These are all players who have been scoring for fun all season and yet not one of them has managed anything near his best during Euro 2016. What is it about the international stage that messes with their prolific strike records? Here are four reasons that could go some way to explaining this Euro 2016 mystery.
Standard of teammates
The big guns at Euro 2016 all play for top clubs like Real Madrid and Bayern Munich, where they bask in the luxury of being surrounded by players of a similar standard. Internationally, however, you can't buy your players. You get what you're given. Yet this doesn't seem to be a problem for Gareth Bale.
Want it too much
For some players, an international medal is all that is missing from their trophy cabinet. When their last chance for glory goes begging, you see breakdowns in the manner of Lionel Messi after the Copa America final and those emotive tears of Gianluigi Buffon last night.
It's common knowledge that sometimes a desire for a medal can dominate your thoughts and affect your performance negatively rather than positively.

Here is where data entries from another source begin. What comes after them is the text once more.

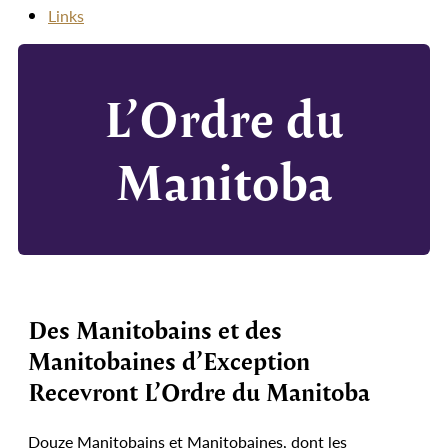
Links
L’Ordre du
Manitoba
Des Manitobains et des
Manitobaines d’Exception
Recevront L’Ordre du Manitoba
Douze Manitobains et Manitobaines, dont les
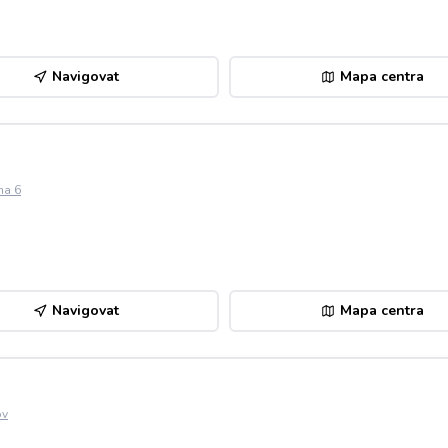
Navigovat
Mapa centra
ha 6
Navigovat
Mapa centra
ov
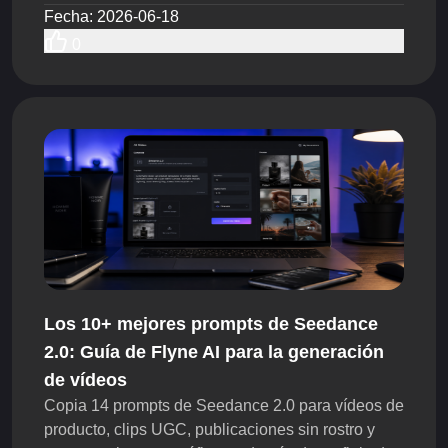
mismo los derechos, la marca y las normas de
Fecha
:
2026-06-18
publicación.
0
Los 10+ mejores prompts de Seedance
2.0: Guía de Flyne AI para la generación
de vídeos
Copia 14 prompts de Seedance 2.0 para vídeos de
producto, clips UGC, publicaciones sin rostro y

Players begin to think too much instead of relying on instinct and everything falls apart from there.
Linked to thinking too much is the players' mentality; the fear factor has been present in so many strikers this tournament, making them miss shots they would ordinarily have slotted home.
The expectation of the millions of people back home (thousands in Iceland's case) have made the players visibly shrink, instead of spurring them on to bring home the silverware.
It is the worst excuse going but has been tacked on half-heartedly by pundits to explain England and Spain's parallel demise. There is no winter break in the Premier League as there is with other European leagues, and many of Spain's players were still in cup competitions right through to the end of May.
For professionals though, it seems no excuse at all. They still work fewer weeks a year than in your average job.
As the heat is turned up now Ronaldo, Bale and Muller are all through to the semi-finals, we'll begin to see whether or not they can handle the pressure. If it goes down to penalties in the final, this trophy really could belong to anyone.